Markus Poschner ne ha offerto una lettura analitica splendida, ha assecondato la vena drammatica, mai patetica del solista Nils Mönchemeyer, che sa trarre dalla sua viola pronuncia e colori seducenti in ogni registro. Il pubblico con mascherina e limitate possibilità di ovazioni ha richiamato Mönchemeyer fino ad ottenere un bis di soli 50 secondi, scelto tra i 44 duetti per due violini, che Béla Bartók pubblicò nel 1931, poi trascrisse per altri strumenti: era l’Allegro moderato, che porta il numero 31, e l’ha eseguito con Ivan Vukčević, prima viola dell’orchestra.

Il programma si completava con ben quattro ouverture di Giuseppe Verdi, dal Nabucco, dallo Stiffelio, dai Masnadieri e dalla Forza del destino.
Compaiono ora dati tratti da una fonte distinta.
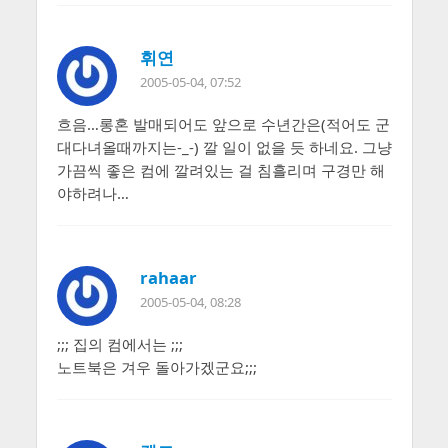
휘연
2005-05-04, 07:52
흐음…롱혼 발매되어도 앞으로 수년간은(적어도 군
대다녀올때까지는-_-) 깔 일이 없을 듯 하네요. 그냥
가끔씩 좋은 컴에 깔려있는 걸 침흘리며 구경만 해
야하려나…
rahaar
2005-05-04, 08:28
;;; 집의 컴에서는 ;;;
노트북은 겨우 돌아가겠군요;;;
Un’immersione, insolita per un concerto sinfonico, nel repertorio operistico popolare, forse per ricompattare l’orchestra dopo il lockdown, portando in scena quasi sessanta strumentisti: gli archi rinforzati sulla base di quattro contrabbassi, le due arpe richieste dalla Forza del destino, tre percussionisti in aggiunta al timpanista, poi la tuba filologicamente sostituita da un cimbasso, strumento preferito da Verdi, forse perché la tuba aveva origini austriache, ma anche per contribuire con asprezze timbriche al cipiglio eroico della sua musica.

L’Orchestra della Svizzera italiana, nonostante la lunga pausa, è apparsa già in forma smagliante, sempre più duttile al gesto di Markus Poschner, che non comanda, ma rammenta e commenta. Il distanziamento sul palco, il leggio singolo per ogni arco, sembrano aver migliorato la qualità del suono. Forse perché ogni strumentista si sente maggiormente primus inter pares e anche gli unisoni più perfetti lasciano trasparire meglio il timbro di ogni strumento.

È un grande elogio, forse il succo del lungo, interminabile applauso ritmato, col quale il pubblico imbavagliato ha congedato l’orchestra.